With the gear un­der his arm Chris be­gan the en­gine trans­plant. He used a F1 truck open-drive setup for the trans and a F1 3.54:1 banjo rear, which he had around the shop. The Top Loader and the shifter kinks were worked out, while an early Bell steer­ing arm was con­nected to a 1949 F1 steer­ing box. Af­ter many dis­cus­sions about speed tricks with Tommy and try­ing to stay on bud­get, the combo turned out to be a good one once put to the test. The en­gine and trans would be a strong run­ner, mak­ing a great combo for some high eighth-mile trap speeds.

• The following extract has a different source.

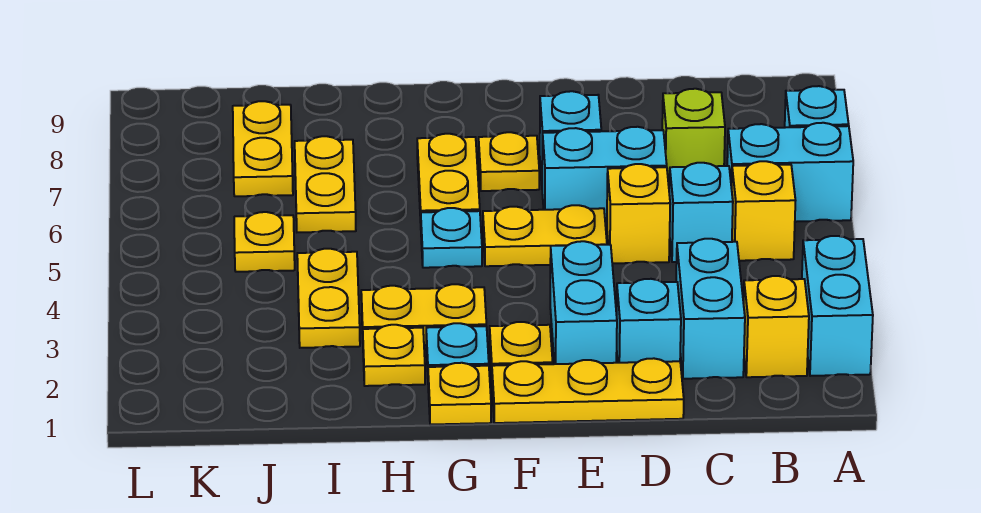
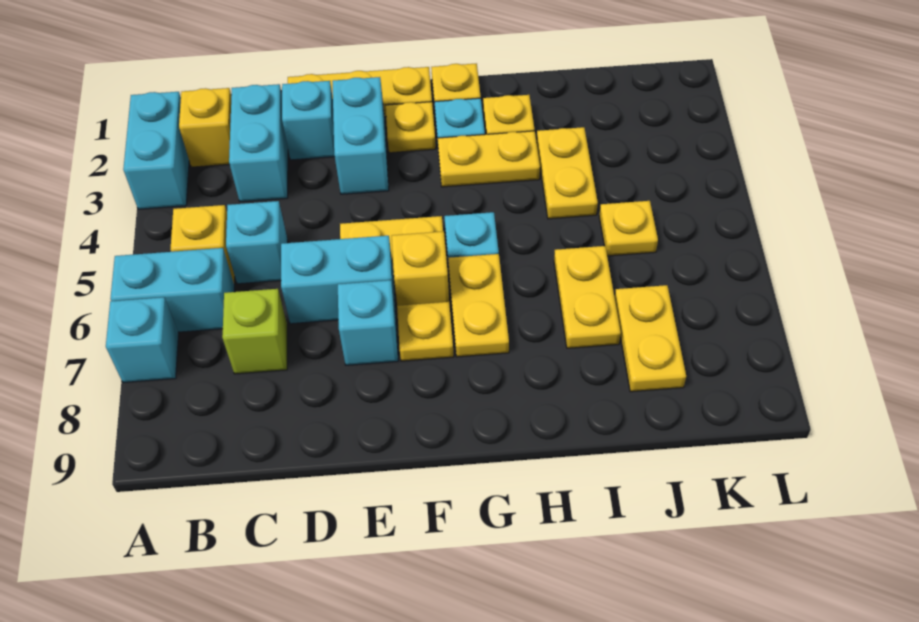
yellow 1x1 brick [607,164,670,263] -> yellow 1x1 brick moved to [392,231,449,306]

Af­ter all the fit­ment checks came the plumb­ing and wiring be­fore mov­ing onto the body and sheet­metal fab­ri­ca­tion. This is when some of the ideas float­ing around in Chris and Dave’s heads were laid out, in­clud­ing the ton­neau, al­loy hood, and front air dam that had been in their ini­tial plans. Chris con­verted the phaeton to left-hand drive, added Brookville front doors, and moved the front seat pan 4 inches back to al­low for more legroom. He re­in­stalled the stock seats and put some Ste­wart-warner gauges in the chrome dash.

The phaeton did make it to The Race of Gen­tle­men in 2017, where it ran strong! Go­ing 8-1 brought it plenty of at­ten­tion.

With that un­der Chris’s belt, maybe it’s time to bring back the orig­i­nal plan of a late-1950’s Au­torama en­try? Or maybe not. It did serve well as a post-war race car, and maybe that’s what best suits it.

> The Ar­gen­tinian sheet­metal sat on a ’32 Ford frame, which Chris kept for his build. Up front he scored a neat orig­i­nal Dago axle from his friend Rich Wil­let that Rich had been hang­ing onto for a long time. (Dago is the nick­name for dropped axles made by Ed “Axle” Ste­wart of San Diego, Cal­i­for­nia.) > Chris Ball’s ’28 phaeton is now a long way from the un­fin­ished pro­ject car that he bought. It had been un­der con­struc­tion for some 20 years but had stalled in a pre­vi­ous owner’s hands.

> When Chris bought the phaeton it was right-hand drive; he elected to switch it over. Ste­wart-warner gauges are in the gauge clus­ter and flank the steer­ing col­umn.

> Be­low the floor­boards is a 1939 Top Loader trans­mis­sion with 27-tooth gears.